Po zmianie stron podopieczni Kamila Szulca potwierdzili że biało-niebiescy są fali wznoszącej, aplikując swojemu rywalowi kolejne dwa gole zachowując przy okazji czyste konto. I tak w 49 minucie mieszkowcy podwyższyli swoje prowadzenie na 3:0. Podobnie jak to było przy drugiej bramce Jakub Poterski obsłużył celnym podaniem Bruno Siedleckiego a ten z najbliższej odległości pokonał golkipera gości Mateusza Wolaka. Wynik końcowy meczu Mieszka Gniezno z Obrą 1912 Kościan został ustalony w 64 minucie. Gola na 4:0 dla gnieźnian po zespołowej akcji całej drużyny kończąc szybką kontrę zdobył Kamil Janik. Po tej bramce gnieźnianie mieli jeszcze kilka sytuacje do zdobycia kolejnej lecz w decydujących momentach brakowało im precyzyjnego wykończenia. Jeśli chodzi o zespół gości prowadzony przez Krzysztofa Knychałę, to Obra 1912 Kościan starała się raz pora raz zagrażać bramce Mieszka Gniezno, lecz z tych wypracowywanych akcji bramki honorowej nie zdobyli. Ostatecznie Mieszko Gniezno, z kwitkiem do domu odprawiło Obrę 1912 Kościan pokonując swojego rywala na własnym trenie i przed własną publicznością 4:0.

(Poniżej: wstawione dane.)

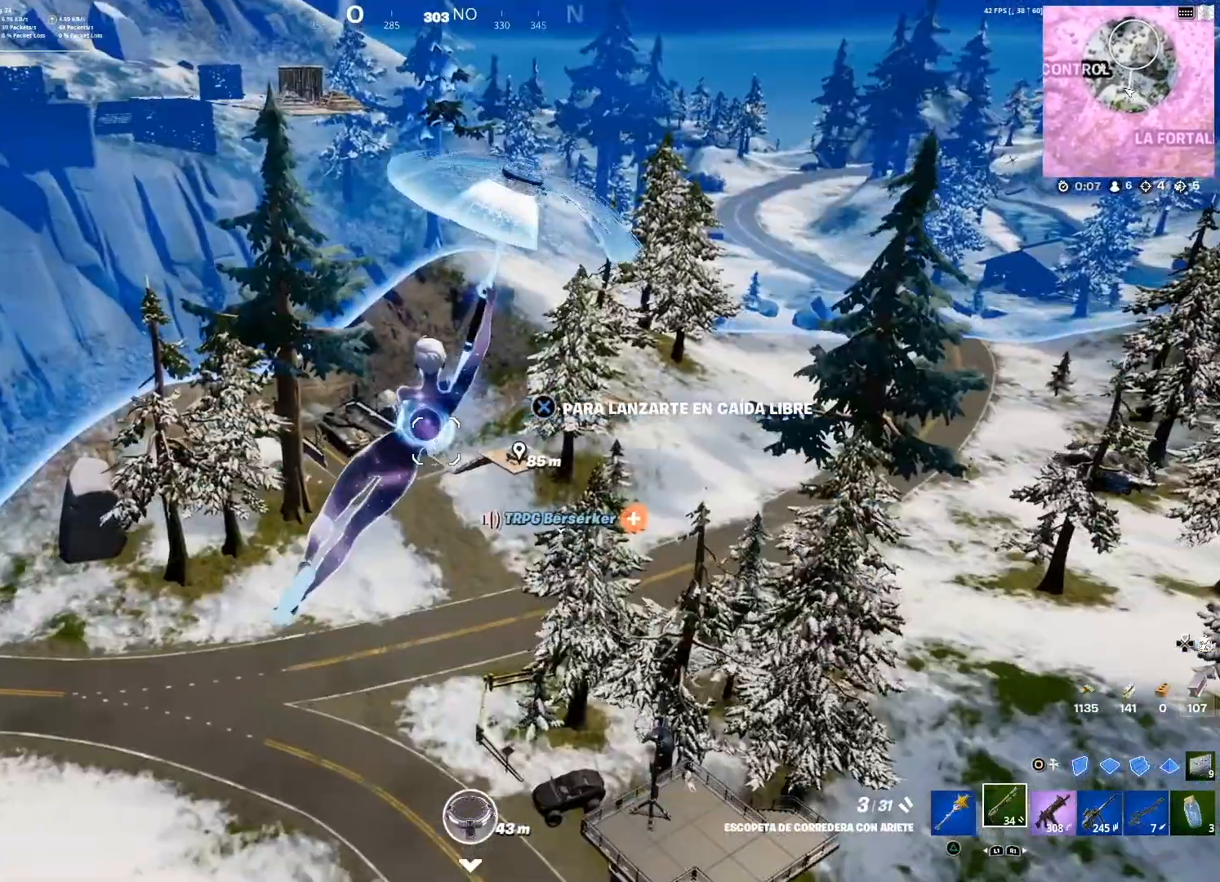
{"buttons": [], "left_stick": "up", "right_stick": "center", "events": []}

W sobotę 8 listopada zespół Mieszka Gniezno, rozegra swoje przedostatnie spotkanie z rundy zasadniczej wielkopolskiej IV ligi ARTBUD sezonu 2025/2026. Tego dnia podopieczni Kamila Szulca udadzą się do Konina gdzie o godzinie 16.00 zostaną podjęci przez beniaminka czwartoligowych zmagań miejscowy zespół Górnika.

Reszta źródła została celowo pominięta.